ART | EXPO

À Bâmiyân

14 Oct - 19 Nov 2017
Vernissage le 14 Oct 2017

L’exposition « À Bâmiyân » à la galerie parisienne Eric Dupont réunit les œuvres les plus récentes de Pascal Convert. Des photographies, des sculptures et un film hantés par la notion d’absence, une absence dont l’intensité est aussi forte que celle d’une présence.

L’exposition « À Bâmiyân » à la galerie Eric Dupont, à Paris, rassemble les dernières œuvres de Pascal Convert : des photographies, des sculptures et un film dont le fil rouge est l’absence.

Pascal Convert explore l’absence

Le titre de l’exposition, « À Bâmiyân », synthétise le propos qui traverse toutes les dernières œuvres de Pascal Convert. Ce titre évoque la ville afghane de Bâmiyân, tristement célèbre pour ses bouddhas géants qui étaient sculptés dans une falaise et que les Talibans ont détruits en 2001, suite à la promulgation d’un édit condamnant les idoles.

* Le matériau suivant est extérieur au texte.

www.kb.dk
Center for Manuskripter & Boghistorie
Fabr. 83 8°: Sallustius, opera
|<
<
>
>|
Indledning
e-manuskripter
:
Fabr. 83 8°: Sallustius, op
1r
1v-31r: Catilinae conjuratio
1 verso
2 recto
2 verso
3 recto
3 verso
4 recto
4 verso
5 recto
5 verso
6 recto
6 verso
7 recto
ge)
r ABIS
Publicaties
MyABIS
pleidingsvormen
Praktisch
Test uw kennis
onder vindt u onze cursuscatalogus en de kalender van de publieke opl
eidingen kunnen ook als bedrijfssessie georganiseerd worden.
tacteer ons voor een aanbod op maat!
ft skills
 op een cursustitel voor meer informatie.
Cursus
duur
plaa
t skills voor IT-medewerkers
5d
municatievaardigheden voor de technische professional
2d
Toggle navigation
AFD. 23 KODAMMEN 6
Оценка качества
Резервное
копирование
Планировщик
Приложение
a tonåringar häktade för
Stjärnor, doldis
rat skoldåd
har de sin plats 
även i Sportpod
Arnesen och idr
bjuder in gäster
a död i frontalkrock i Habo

Si cette destruction, comme celle ensuite des sculptures préislamiques par les djihadistes en Syrie, en Irak, résulte d’une volonté d’effacer toute trace du passé, toute histoire et toute mémoire, elle ne peut parvenir à annihiler complètement l’existence des bouddhas. Car détruire des pierres ne suffit pas pour détruire une sculpture : il demeure toujours une ombre portée des œuvres, et dans le cas des bouddhas de Bâmiyân, les trous qui désormais parsèment la falaise semblent autant de bouches ouvertes qui crient leur douleur.

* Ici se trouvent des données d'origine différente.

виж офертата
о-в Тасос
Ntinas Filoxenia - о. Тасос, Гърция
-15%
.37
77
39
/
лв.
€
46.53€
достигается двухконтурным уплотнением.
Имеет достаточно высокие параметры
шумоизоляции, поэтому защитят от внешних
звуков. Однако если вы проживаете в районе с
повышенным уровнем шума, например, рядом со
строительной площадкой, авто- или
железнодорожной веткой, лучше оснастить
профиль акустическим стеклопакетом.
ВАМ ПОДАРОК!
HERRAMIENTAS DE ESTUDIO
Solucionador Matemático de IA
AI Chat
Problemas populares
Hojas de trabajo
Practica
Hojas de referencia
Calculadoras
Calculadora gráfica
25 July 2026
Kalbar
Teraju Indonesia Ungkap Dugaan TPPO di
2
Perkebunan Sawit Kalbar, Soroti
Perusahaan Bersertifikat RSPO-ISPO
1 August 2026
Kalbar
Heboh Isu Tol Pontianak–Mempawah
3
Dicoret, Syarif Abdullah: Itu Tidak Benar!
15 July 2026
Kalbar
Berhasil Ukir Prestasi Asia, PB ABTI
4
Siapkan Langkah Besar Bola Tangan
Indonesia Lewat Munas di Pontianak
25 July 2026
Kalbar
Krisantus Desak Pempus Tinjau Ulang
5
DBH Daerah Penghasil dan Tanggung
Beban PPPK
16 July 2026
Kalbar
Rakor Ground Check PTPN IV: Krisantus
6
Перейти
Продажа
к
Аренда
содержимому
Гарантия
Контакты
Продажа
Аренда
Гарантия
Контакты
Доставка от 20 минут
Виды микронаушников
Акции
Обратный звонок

À Bâmiyân, des bouddhas figures d’une absence qui résiste

C’est cette absence pleine de présence qui hante chaque nouvelle œuvre de Pascal Convert, une absence qui résiste, la présence en négatif d’éléments que l’on ne peut véritablement effacer et qui s’imposent à nous dans une bouleversante et intense absence, aussi précise que leur existence. La sculpture en céramique émaillée blanche Portrait de jeune homme en Saint-Denis ouvre l’exposition. Elle représente un saint décapité qui se relevant, ramasse sa tête et se dirige vers le lieu où il souhaite être inhumé, dans une attitude sereine défiant les iconoclastes.

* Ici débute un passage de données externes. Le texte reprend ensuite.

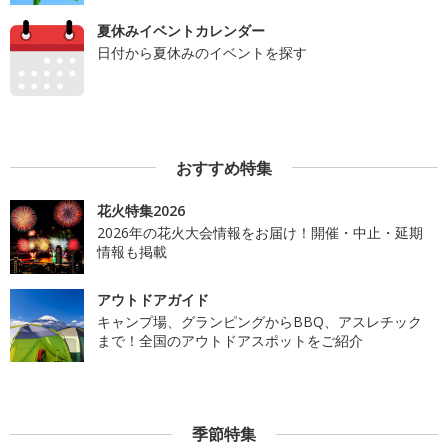
夏休みイベントカレンダー
日付から夏休みのイベントを探す
おすすめ特集
花火特集2026
2026年の花火大会情報をお届け！開催・中止・延期
情報も掲載
アウトドアガイド
キャンプ場、グランピングからBBQ、アスレチック
まで！全国のアウトドアスポットをご紹介
季節特集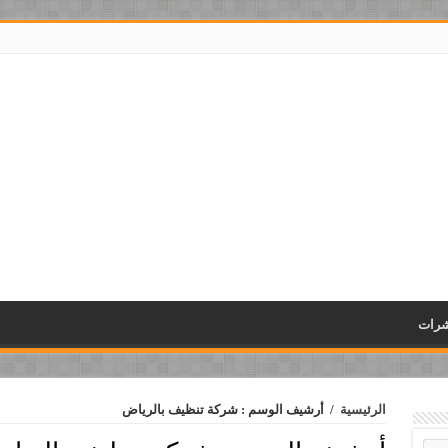
شرات
الرئيسية
/
أرشيف الوسم : شركة تنظيف بالرياض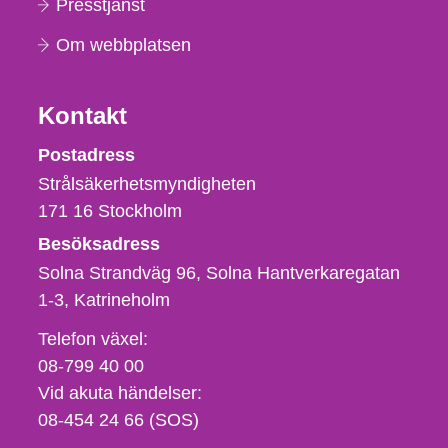
Presstjänst
Om webbplatsen
Kontakt
Strålsäkerhetsmyndigheten
Postadress
Strålsäkerhetsmyndigheten
171 16
Stockholm
Besöksadress
Solna Strandväg 96, Solna Hantverkaregatan
1-3
Katrineholm
Telefon,
Telefon växel:
fax
08-799 40 00
och
Vid akuta händelser:
e-
08-454 24 66 (SOS)
postadress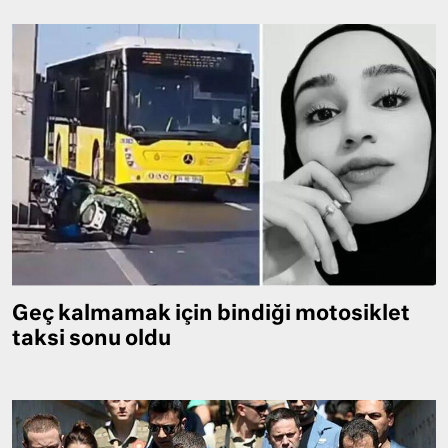
Geç kalmamak için bindiği motosiklet
taksi sonu oldu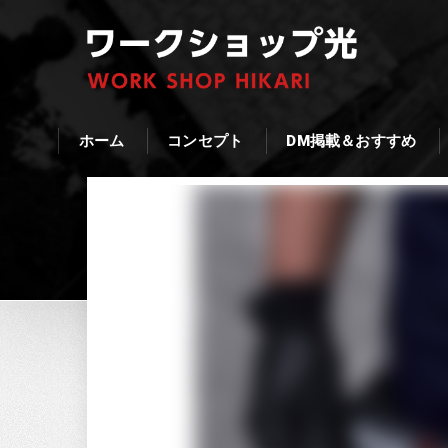
ホーム
コンセプト
DM掲載＆おすすめ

Le film Les enfants de Bâmiyân, réalisé en 2017, montre des enfants nés au pied de la falaise, dans les anciennes cavernes creusées par des moines bouddhistes désormais transformées en habitations. Ces descendants des soldats de Gengis Khan sont aujourd’hui rejetés et discriminés par d’autres ethnies. La caméra de Pascal Convert saisit les rires des enfants, qui résonnent dans le fossile vivant qu’est la falaise de Bâmiyân.